**Exercise prompt:** State how many lines in the rows below contain the string "feed". Reply with the number alone.

**Working data:**
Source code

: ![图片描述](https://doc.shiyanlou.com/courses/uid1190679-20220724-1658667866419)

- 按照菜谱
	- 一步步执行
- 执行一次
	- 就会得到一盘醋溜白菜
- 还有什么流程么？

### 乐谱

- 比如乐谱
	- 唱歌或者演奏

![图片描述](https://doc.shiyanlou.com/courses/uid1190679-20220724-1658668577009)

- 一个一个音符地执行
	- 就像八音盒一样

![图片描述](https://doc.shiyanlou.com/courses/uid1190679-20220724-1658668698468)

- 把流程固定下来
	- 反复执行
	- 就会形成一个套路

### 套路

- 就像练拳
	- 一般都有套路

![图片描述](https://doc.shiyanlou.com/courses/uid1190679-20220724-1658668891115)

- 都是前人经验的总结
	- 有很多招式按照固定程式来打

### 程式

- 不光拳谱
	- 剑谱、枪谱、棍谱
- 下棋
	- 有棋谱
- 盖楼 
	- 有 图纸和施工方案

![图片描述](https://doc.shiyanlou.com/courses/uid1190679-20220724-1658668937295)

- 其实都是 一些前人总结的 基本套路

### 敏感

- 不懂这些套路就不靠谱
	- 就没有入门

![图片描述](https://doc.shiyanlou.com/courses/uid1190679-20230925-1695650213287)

--

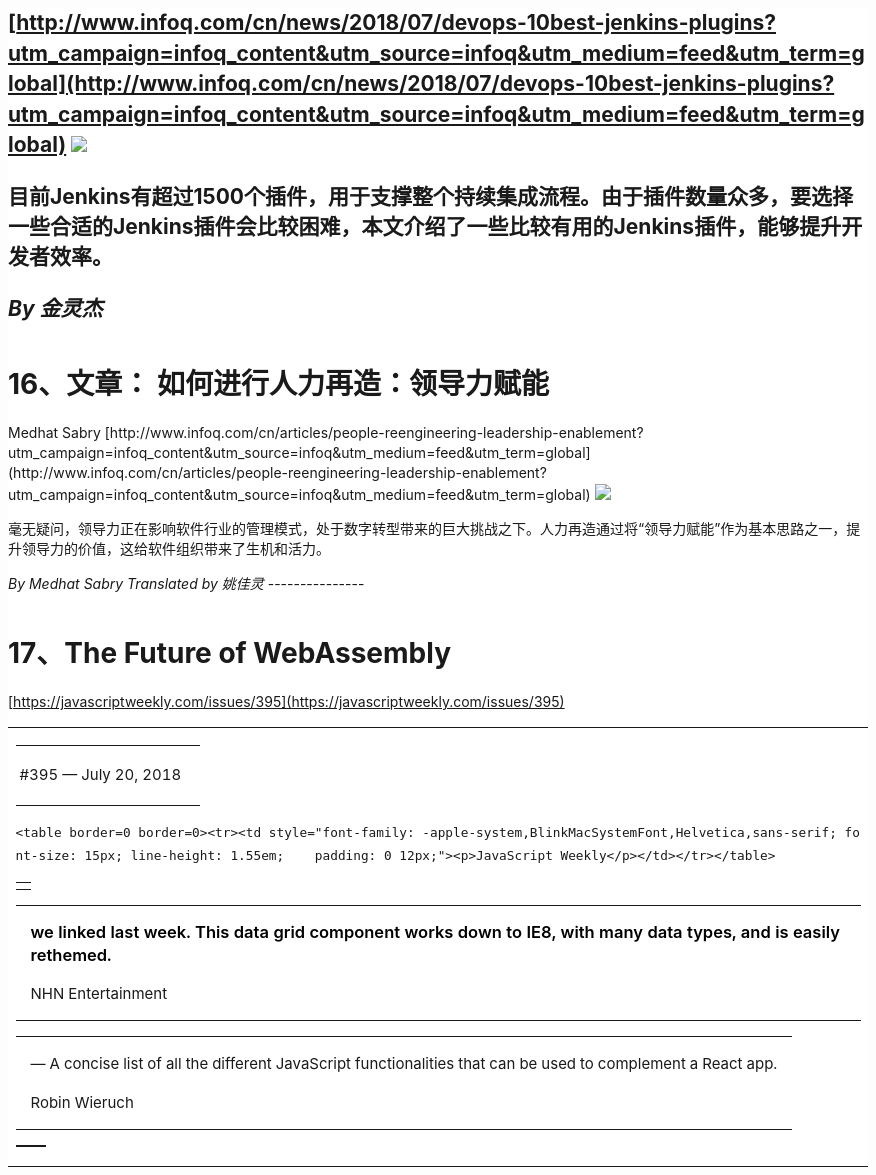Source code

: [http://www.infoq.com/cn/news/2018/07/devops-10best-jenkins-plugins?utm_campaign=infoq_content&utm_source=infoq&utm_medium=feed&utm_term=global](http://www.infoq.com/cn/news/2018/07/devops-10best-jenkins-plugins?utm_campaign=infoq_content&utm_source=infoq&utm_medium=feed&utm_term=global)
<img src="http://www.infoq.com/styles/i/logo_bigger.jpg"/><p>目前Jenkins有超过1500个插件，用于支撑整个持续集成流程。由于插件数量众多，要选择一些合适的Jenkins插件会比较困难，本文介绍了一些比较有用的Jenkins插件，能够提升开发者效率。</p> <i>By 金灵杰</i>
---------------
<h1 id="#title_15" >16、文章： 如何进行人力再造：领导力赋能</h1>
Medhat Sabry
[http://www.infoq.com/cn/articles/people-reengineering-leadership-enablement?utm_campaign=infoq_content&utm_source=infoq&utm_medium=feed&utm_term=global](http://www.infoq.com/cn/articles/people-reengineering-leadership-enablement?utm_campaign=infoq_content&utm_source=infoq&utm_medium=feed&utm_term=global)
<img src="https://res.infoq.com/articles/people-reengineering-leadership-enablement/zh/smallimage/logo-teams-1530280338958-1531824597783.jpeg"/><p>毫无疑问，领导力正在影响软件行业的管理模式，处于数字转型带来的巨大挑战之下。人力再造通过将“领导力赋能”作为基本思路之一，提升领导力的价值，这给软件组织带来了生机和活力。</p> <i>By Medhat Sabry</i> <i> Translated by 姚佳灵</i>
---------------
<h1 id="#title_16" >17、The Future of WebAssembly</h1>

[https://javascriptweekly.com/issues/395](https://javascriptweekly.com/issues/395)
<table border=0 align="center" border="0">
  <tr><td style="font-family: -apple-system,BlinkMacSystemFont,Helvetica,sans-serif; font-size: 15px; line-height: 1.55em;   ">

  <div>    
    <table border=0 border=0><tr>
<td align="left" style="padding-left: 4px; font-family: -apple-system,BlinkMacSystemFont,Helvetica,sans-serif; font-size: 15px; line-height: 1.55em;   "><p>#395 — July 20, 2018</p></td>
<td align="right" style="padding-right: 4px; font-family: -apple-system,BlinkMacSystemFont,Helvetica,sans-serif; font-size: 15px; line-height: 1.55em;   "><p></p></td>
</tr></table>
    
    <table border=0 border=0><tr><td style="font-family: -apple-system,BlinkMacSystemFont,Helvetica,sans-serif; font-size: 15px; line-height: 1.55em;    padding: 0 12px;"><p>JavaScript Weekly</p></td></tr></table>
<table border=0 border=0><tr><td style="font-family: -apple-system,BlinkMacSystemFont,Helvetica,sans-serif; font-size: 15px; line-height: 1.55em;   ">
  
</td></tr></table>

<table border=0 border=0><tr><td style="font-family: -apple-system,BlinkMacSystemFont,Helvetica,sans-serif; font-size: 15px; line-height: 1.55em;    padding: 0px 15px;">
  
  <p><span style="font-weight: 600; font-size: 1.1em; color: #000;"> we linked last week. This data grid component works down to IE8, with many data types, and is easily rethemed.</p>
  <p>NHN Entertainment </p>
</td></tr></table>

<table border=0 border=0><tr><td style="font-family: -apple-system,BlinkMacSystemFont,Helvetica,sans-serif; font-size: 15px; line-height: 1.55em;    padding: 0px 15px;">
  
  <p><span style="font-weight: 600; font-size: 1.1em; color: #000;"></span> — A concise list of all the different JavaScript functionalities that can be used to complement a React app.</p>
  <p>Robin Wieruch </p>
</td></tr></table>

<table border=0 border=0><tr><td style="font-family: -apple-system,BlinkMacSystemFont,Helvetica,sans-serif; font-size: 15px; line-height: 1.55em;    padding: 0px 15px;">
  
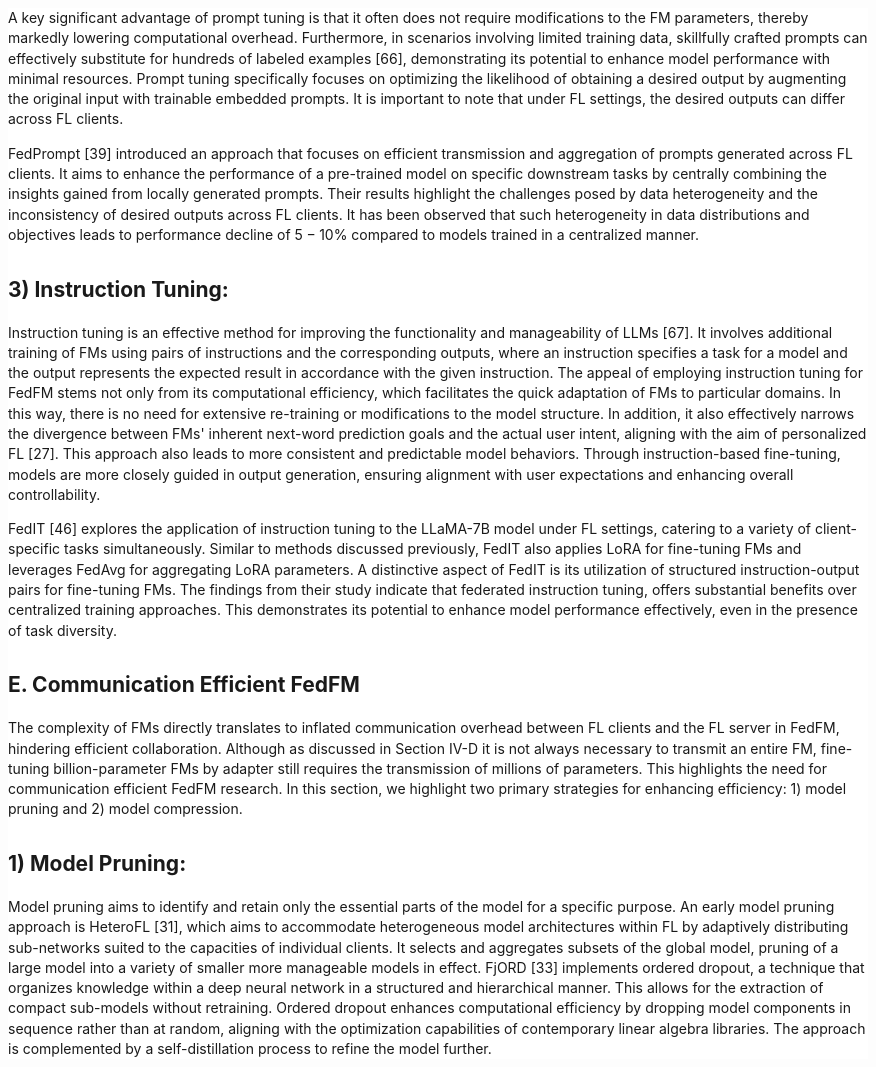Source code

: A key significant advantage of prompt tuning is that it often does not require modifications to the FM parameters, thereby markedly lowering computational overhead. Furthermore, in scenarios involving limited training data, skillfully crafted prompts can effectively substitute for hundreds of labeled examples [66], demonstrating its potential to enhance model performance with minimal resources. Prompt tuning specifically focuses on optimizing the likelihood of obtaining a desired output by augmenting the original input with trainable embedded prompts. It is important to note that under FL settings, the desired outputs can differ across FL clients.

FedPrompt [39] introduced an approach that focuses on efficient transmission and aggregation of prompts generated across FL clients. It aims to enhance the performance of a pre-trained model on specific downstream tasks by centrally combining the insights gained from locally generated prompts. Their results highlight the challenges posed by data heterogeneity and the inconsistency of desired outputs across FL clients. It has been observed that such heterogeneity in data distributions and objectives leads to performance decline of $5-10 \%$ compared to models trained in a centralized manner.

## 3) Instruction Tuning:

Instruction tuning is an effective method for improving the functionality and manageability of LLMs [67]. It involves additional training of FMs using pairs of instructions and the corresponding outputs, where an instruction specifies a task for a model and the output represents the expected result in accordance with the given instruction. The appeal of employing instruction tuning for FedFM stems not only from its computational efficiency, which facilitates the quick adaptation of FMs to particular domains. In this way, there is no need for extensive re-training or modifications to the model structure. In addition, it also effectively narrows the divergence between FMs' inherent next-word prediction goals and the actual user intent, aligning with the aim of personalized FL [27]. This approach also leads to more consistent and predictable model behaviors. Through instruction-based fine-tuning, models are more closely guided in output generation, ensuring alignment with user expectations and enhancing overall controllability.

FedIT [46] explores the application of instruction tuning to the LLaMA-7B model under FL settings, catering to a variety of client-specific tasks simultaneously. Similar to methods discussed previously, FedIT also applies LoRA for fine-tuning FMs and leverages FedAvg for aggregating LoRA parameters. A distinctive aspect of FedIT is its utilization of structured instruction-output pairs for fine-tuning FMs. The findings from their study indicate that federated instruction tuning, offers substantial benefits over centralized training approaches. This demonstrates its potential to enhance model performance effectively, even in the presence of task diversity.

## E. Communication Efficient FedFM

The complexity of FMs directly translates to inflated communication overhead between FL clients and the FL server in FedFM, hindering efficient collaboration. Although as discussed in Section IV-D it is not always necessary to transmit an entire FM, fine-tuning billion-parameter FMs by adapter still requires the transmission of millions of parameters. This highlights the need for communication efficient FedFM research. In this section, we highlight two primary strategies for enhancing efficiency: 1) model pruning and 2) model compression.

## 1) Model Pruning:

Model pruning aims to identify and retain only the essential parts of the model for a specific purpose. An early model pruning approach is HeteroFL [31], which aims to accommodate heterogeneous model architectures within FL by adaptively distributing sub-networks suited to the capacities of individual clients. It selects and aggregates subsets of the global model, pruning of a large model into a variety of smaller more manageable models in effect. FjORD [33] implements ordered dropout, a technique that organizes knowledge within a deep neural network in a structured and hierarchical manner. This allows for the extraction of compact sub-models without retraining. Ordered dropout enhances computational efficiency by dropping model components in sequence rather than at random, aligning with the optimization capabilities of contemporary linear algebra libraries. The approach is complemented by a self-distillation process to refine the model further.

**Response:** 2